• [ASSIGNMENT]:
Could you find each line of the data below that contains the word "listed" and copy those lines?

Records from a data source
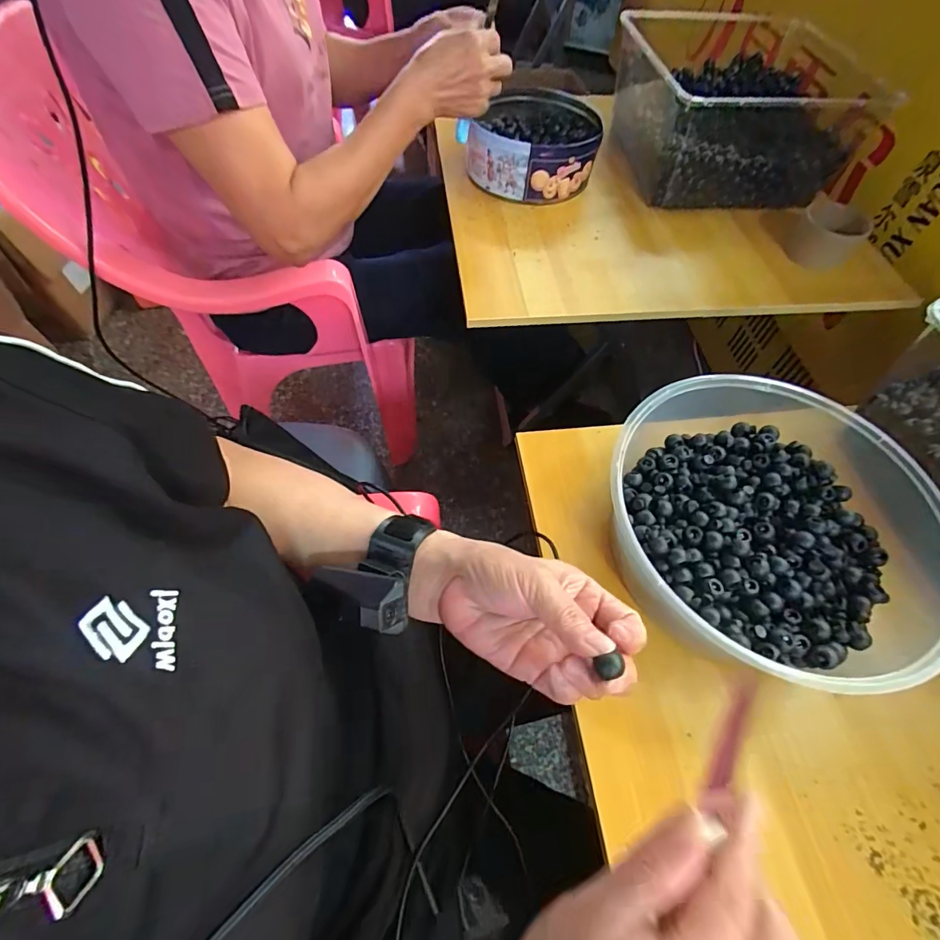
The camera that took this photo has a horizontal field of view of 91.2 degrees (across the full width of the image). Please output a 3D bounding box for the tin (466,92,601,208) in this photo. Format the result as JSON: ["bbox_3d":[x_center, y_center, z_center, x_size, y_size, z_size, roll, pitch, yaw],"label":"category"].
[{"bbox_3d":[0.096,-0.471,0.672,0.173,0.076,0.182,1,59,-2],"label":"tin"}]

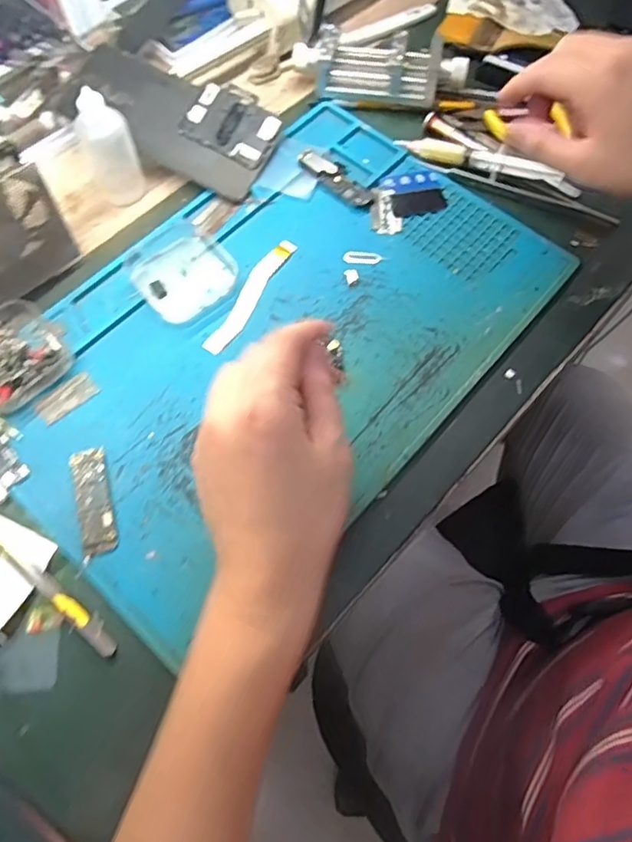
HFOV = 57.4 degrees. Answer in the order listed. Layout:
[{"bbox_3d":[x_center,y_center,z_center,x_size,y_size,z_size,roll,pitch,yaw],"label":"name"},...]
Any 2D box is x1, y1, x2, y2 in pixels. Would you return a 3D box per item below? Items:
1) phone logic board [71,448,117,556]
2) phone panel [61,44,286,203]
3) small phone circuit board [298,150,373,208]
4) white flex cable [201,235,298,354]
[{"bbox_3d":[-0.131,0.046,0.340,0.019,0.004,0.064,-14,69,-8],"label":"phone logic board"},{"bbox_3d":[-0.109,-0.236,0.444,0.156,0.006,0.079,28,83,0],"label":"phone panel"},{"bbox_3d":[0.016,-0.186,0.441,0.066,0.005,0.024,43,72,14],"label":"small phone circuit board"},{"bbox_3d":[-0.045,-0.089,0.403,0.016,0.004,0.103,27,69,8],"label":"white flex cable"}]

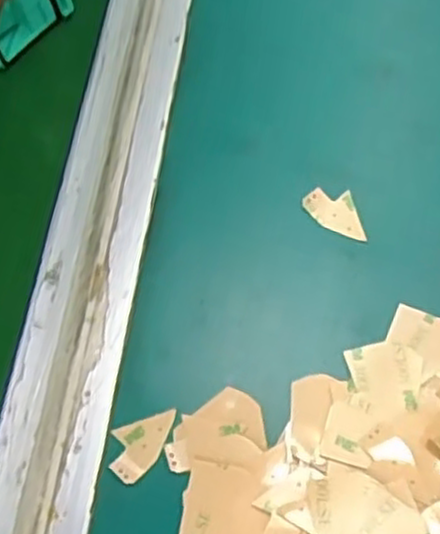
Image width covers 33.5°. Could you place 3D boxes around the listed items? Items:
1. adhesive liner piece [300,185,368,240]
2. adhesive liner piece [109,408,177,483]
[{"bbox_3d":[0.043,-0.021,0.267,0.025,0.004,0.016,21,64,13],"label":"adhesive liner piece"},{"bbox_3d":[-0.026,0.057,0.238,0.017,0.004,0.026,18,63,12],"label":"adhesive liner piece"}]

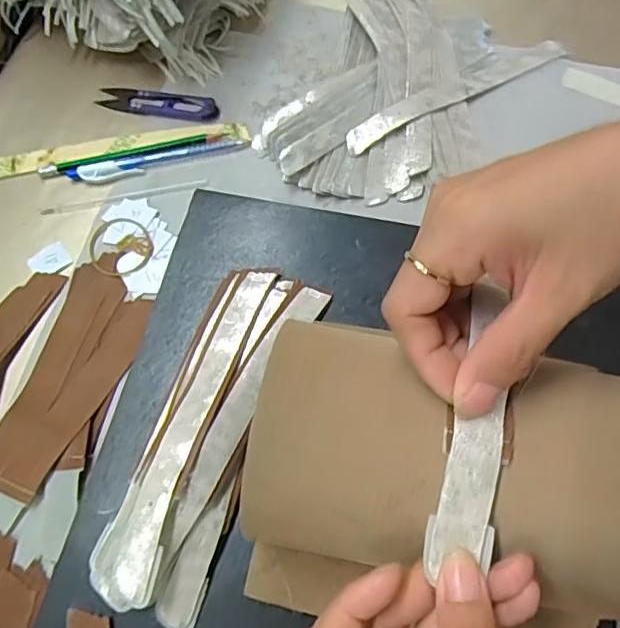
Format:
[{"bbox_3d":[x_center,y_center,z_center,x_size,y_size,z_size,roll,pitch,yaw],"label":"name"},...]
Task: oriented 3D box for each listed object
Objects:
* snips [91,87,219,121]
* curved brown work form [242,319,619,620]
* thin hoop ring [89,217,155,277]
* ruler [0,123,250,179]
[{"bbox_3d":[-0.123,-0.170,0.455,0.100,0.008,0.023,12,71,6],"label":"snips"},{"bbox_3d":[0.069,0.061,0.234,0.182,0.048,0.092,9,71,6],"label":"curved brown work form"},{"bbox_3d":[-0.138,-0.049,0.415,0.049,0.004,0.044,22,73,9],"label":"thin hoop ring"},{"bbox_3d":[-0.151,-0.130,0.445,0.205,0.006,0.021,-9,71,-1],"label":"ruler"}]

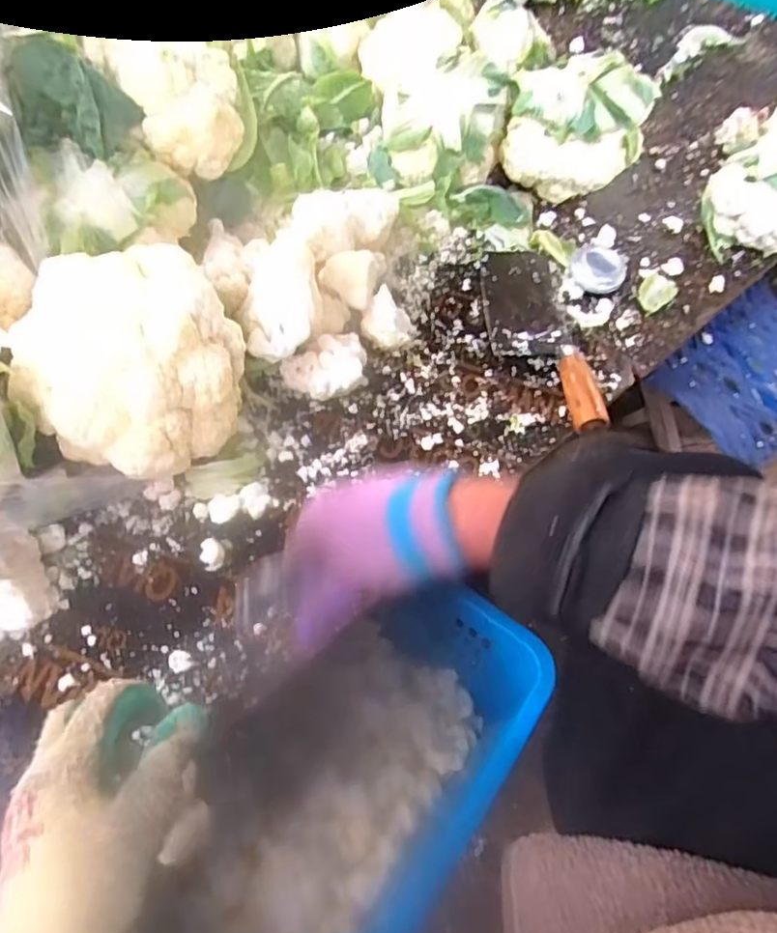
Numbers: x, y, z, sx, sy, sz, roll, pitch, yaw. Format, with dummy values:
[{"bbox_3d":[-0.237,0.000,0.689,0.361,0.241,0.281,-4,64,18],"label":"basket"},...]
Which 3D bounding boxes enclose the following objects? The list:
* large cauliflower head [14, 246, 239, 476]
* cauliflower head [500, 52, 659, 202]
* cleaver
[{"bbox_3d":[-0.203,-0.086,0.500,0.153,0.103,0.157,2,58,-3],"label":"large cauliflower head"},{"bbox_3d":[0.225,-0.407,0.745,0.158,0.107,0.130,17,59,7],"label":"cauliflower head"},{"bbox_3d":[0.151,-0.146,0.646,0.088,0.034,0.264,0,58,-4],"label":"cleaver"}]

• [RESULT]:
HFOV = 57.4 degrees. Answer in the order listed. Layout:
Image width covers 33.5°. Could you place 3D boxes around the listed items? Items:
Task: oriented 3D box for each listed object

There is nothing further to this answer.